Originally, the goal for the project was to make a model that would attempt to optimize a 32 team, four division, two league version of MLB, while attempting to find the ideal location for two new expansion franchises. However, we soon realized that having just two divisions resulted in teams from different sides of North America sharing divisions. We then decided to make a additonal model that calculated an optimal league structure for a 32 team, eight division, two league MLB.
In order to fill the data for our model, we used Google Maps location data to find the latitude and longitude of each MLB stadium. For the possible expansion teams, we settled on Nashville, Tennessee, Portland, Oregon, Salt Lake City, Utah, and Montreal, Quebec, Canada, and took the latitude and longitude for those cites to use in the model.
When figuring out how to calculate the haversine distance between teams, there were two main problems. How to actually calculate the distance between each team, and how to make sure that the distance would only be considered if the teams in question shared a division. In order to do this, our minimization model had an objective function that looked like this:
“minimize havdistance: sum{x in 1..34, n in 1..4} ((1-(cos(TeamLatitude[x]) - cos(TeamLatitude[35-x])) + cos(TeamLatitude[x]) * cos(TeamLatitude[35-x]) * (1-(cos(TeamLongitude[x]) - cos(TeamLongitude[35-x])))) / 2)*(-1+(A[x,n]+A[35-x,n]))”
Because we had 34 hypothetical teams to consider including in the model, we used A[x,n] - A[35-x,n] whenever calculating the delta between the latitude of teams, because this would ensure that every possible pairing of teams would have their distance considered. We then multiplied that by -1 +(A[x,n]+A[35-x,n]). This is because A[x,n] would always equal one while the model is running it’s initial calculations to measure the distances between teams. Therefore, if we didn’t subtract one from it, the distance between every single pairing of teams would be considered in the model. However, if the team represented by A[x,n] and A[35-x,n] shared a division in the calculation of the model, adding those two together would result in a value of two. Thereby making it so that the distance between those two teams would be multiplied by one when subtracting one from them in the formula, and ensuring that only the distance between that paring of teams was considered in the summation of the optimization function.
In order for the model to ensure that each team currently in MLB was included in the model, we included the following constraint for the value of one through 30 for x:
“Subject to Team_Assignment: sum{n in 1..4} A[x,n] = 1”
This ensured that not only did every team currently in MLB get included in the model, but that they were assigned to just one division, not spread across multiple. But this wouldn’t work when it came to our possible expansion cities, because we only wanted to include two of them. So we included the following constraints:
“subject to Team_Assignment_31 : sum{n in 1..4} A[31,n] <= 1;
subject to Team_Assignment_32 : sum{n in 1..4} A[32,n] <= 1;
subject to Team_Assignment_33 : sum{n in 1..4} A[33,n] <= 1;
subject to Team_Assignment_34 : sum{n in 1..4} A[34,n] <= 1;
subject to newteamassignment : sum{n in 1..4} A[31,n] + sum{n in 1..4} A[32,n] + sum{n in 1..4} A[33,n] + sum{n in 1..4} A[34,n] >= 2;”

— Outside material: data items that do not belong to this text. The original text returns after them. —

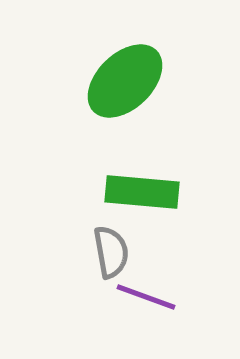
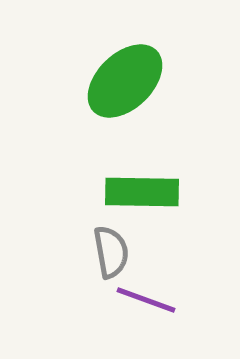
green rectangle: rotated 4 degrees counterclockwise
purple line: moved 3 px down
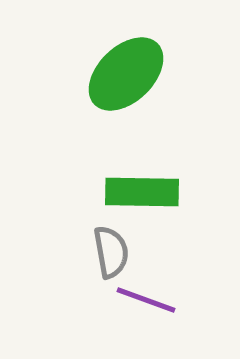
green ellipse: moved 1 px right, 7 px up
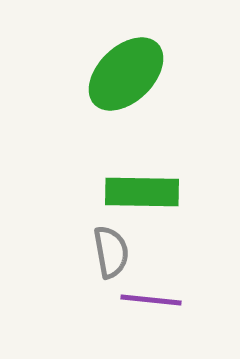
purple line: moved 5 px right; rotated 14 degrees counterclockwise
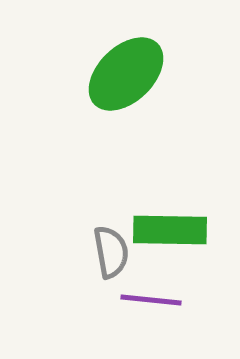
green rectangle: moved 28 px right, 38 px down
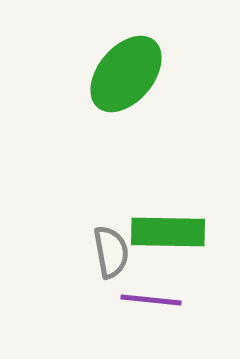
green ellipse: rotated 6 degrees counterclockwise
green rectangle: moved 2 px left, 2 px down
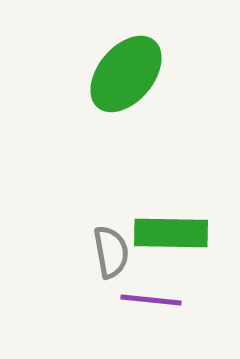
green rectangle: moved 3 px right, 1 px down
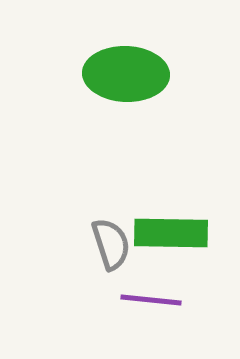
green ellipse: rotated 52 degrees clockwise
gray semicircle: moved 8 px up; rotated 8 degrees counterclockwise
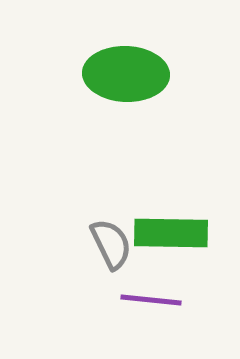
gray semicircle: rotated 8 degrees counterclockwise
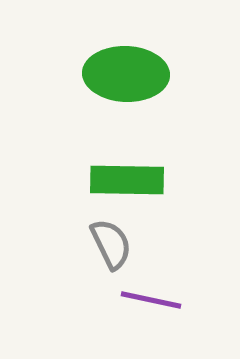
green rectangle: moved 44 px left, 53 px up
purple line: rotated 6 degrees clockwise
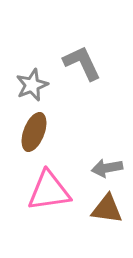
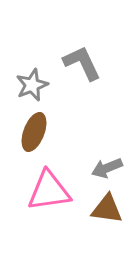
gray arrow: rotated 12 degrees counterclockwise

This allowed expansion cities to not be included in the model, while still ensuring that at least two of the possible cities were included.
After reflection, I believe there was one fatal flaw in our models. In a competitive league like MLB, it is crucial that no team must deal with a significantly larger amount of travel than any other. Unfortunately, because our model sought to minimize total haversine distance between teams, the delta between the smallest average team travel distance and the largest average team travel distance was quite high, a result of the model grouping a handful of teams that were extremely close together with one team that was much further away in its divisions, resulting in one team having a much higher average travel distance than the rest. In the future I would have my objective function minimize average team travel distance instead of minimizing the sum team travel distance.